Santorini, die griechische Vulkaninsel in der Ägäis, aus der Vogelperspektive: links die Hauptinsel Thira, Nea Kameni in der Mitte der Caldera und rechts Thirasia, die den nordwestlichen Rand des Beckens bildet. Foto: Imago/Joker

Santorini ist eine der schönsten Kykladen-Inseln – und eines der am besten erforschten Vulkan-Archipele. Forscher haben jetzt mit Hilfe eines Forschungsbohrschiffs Beweise für eine bisher nur aus historischen Quellen bekannte Unterwasser-Eruption im Jahr 726 n. Chr. gefunden. Eine Spurensuche.

Die Sonne sinkt über der Caldera von Santorini.

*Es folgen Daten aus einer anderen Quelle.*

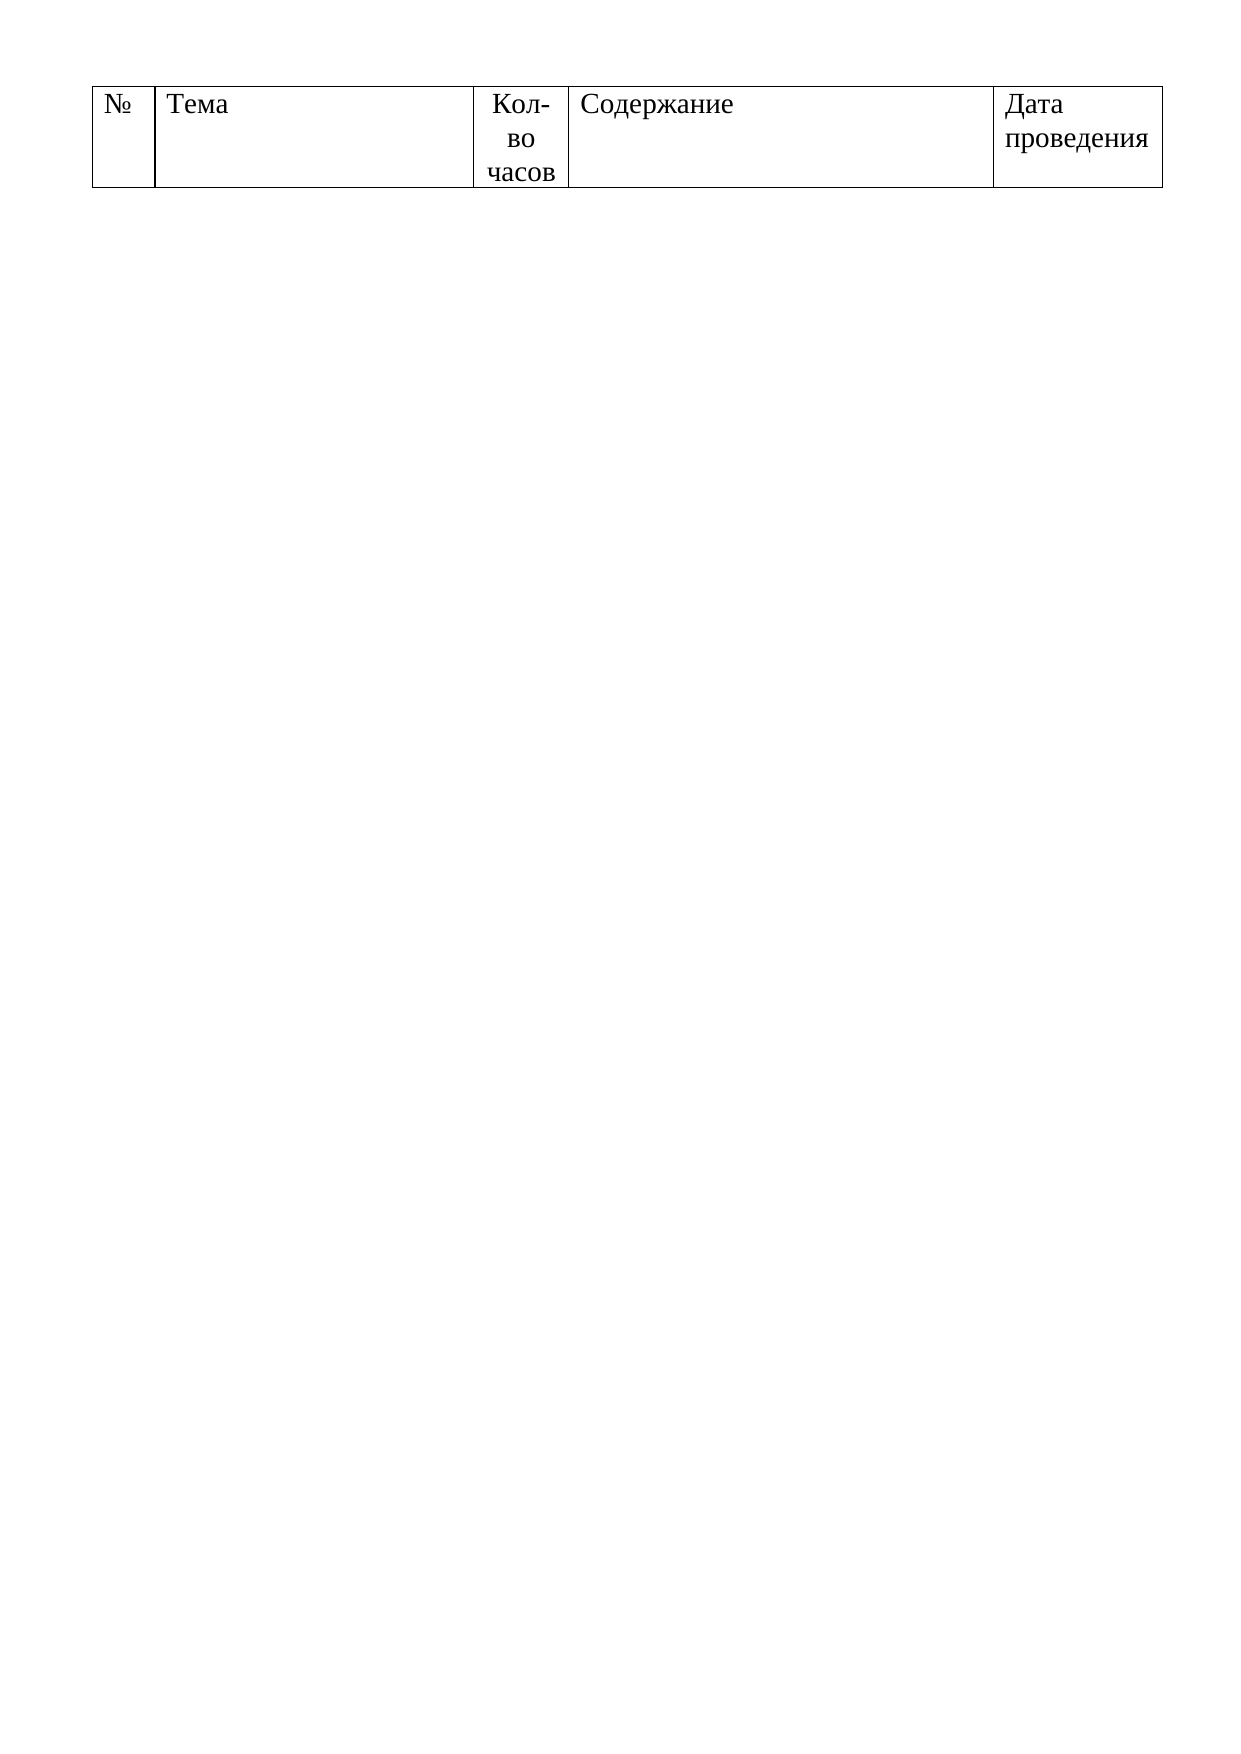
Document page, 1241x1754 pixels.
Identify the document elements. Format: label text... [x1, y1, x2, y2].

Gäbe es nichts anderes auf diesem Archipel am Südrand des Ägäischen Meeres, keine weißen Häuser, die tollkühn wie Adlerhorste in die dunklen Felsen gesetzt sind, keine Kirchen mit wasserblauen Kuppeln, keine engen Gassen und keine schwarzen Strände - der Sonnenuntergang alleine wäre Grund genug hierher zu kommen.

Thira, die Hauptinsel des Santorini-Archipels. Foto: Imago/Imagebroker
Thira, Nea Kamei und Thirasia sind die Überreste der ursprünglichen Insel. Foto: Imago/Imagebroker
Der gesamte Archipel hat einen Durchmesser von etwa 16 Kilometern. Die Gesamtfläche beträgt rund 92,5 Quadratkilometer. Foto: dpa/Philipp Laage

1525 v. Chr.: Halb Santorini versinkt im Meer

Santorini ist eine Vulkaninsel in den Kykladen, seine Kultur dem ständigen Vernichtungsrisiko zum Trotz älter als Athen. Die Phönizier nannten sie „Kalliste“, die Schöne. Mancher munkelt, Santorini sei das verlorene Atlantis. Ein gewaltiger Ausbruch mit einer hundert Meter hohen Flutwelle versenkte um 1525 v. Chr. das halbe Eiland im Meer.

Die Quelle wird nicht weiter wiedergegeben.